Quah's lawyer New Sin Yew confirmed that she is being investigated under Section 500 of the Penal Code for criminal defamation and Section 233 of the Communications and Multimedia Act (CMA) 1998 for the improper use of network facilities or network service.
"It was a report made by (the) Immigration (Department) on her Facebook post. It wasn't that clear which post was it as the police did not specify, but we know that it’s probably related to the treatment of detainees in the immigration detention centre," New explained.
New added that this latest investigation was similar to a number of recent investigations involving activists or those who speak out.
"This shouldn't happen. Everyone is just trying to highlight certain issues which could be done better," he said.

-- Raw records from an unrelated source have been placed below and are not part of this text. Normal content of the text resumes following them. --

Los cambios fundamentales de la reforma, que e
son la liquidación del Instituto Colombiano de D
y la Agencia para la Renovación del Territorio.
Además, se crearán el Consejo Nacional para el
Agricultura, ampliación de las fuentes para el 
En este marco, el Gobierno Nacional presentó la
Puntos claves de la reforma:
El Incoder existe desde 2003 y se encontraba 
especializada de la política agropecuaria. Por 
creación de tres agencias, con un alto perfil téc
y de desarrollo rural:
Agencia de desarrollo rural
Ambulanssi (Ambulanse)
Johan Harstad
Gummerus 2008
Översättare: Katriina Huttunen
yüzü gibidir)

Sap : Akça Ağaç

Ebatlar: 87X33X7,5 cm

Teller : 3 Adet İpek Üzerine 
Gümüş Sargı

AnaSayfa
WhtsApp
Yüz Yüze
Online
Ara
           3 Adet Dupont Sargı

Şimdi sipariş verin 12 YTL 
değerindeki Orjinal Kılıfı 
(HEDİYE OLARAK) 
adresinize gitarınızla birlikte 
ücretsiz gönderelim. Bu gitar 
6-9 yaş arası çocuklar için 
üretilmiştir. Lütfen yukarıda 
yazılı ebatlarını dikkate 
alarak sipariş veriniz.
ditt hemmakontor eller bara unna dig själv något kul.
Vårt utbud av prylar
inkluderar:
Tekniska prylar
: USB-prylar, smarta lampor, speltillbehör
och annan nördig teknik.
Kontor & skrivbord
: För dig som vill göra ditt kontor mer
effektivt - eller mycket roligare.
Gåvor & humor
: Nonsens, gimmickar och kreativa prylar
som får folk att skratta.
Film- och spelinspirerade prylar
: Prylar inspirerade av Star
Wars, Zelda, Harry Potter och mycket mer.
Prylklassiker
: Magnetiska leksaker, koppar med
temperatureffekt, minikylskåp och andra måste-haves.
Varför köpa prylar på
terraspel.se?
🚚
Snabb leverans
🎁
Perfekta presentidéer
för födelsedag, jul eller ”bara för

Regarding the confiscation of Quah's phone, New said it was a normal practice.
"They normally do this as part of their investigation but the way we see it is that it is a form of harassment when there is no offence being committed," he said.
Earlier last month, Quah shared her experience in helping a woman who struggled to care for her baby at the detention centre.
Her writing also exposed allegedly horrific conditions of the immigration detention cells.
Quah's Facebook post on the issue had earned her a barrage of hate comments and harassments, including threats to her safety.
Her questioning today came in the wake of a police probe on an Al Jazeera news documentary episode that allegedly misrepresented facts surrounding the treatment of migrants detained around Covid-19 red zones in Kuala Lumpur.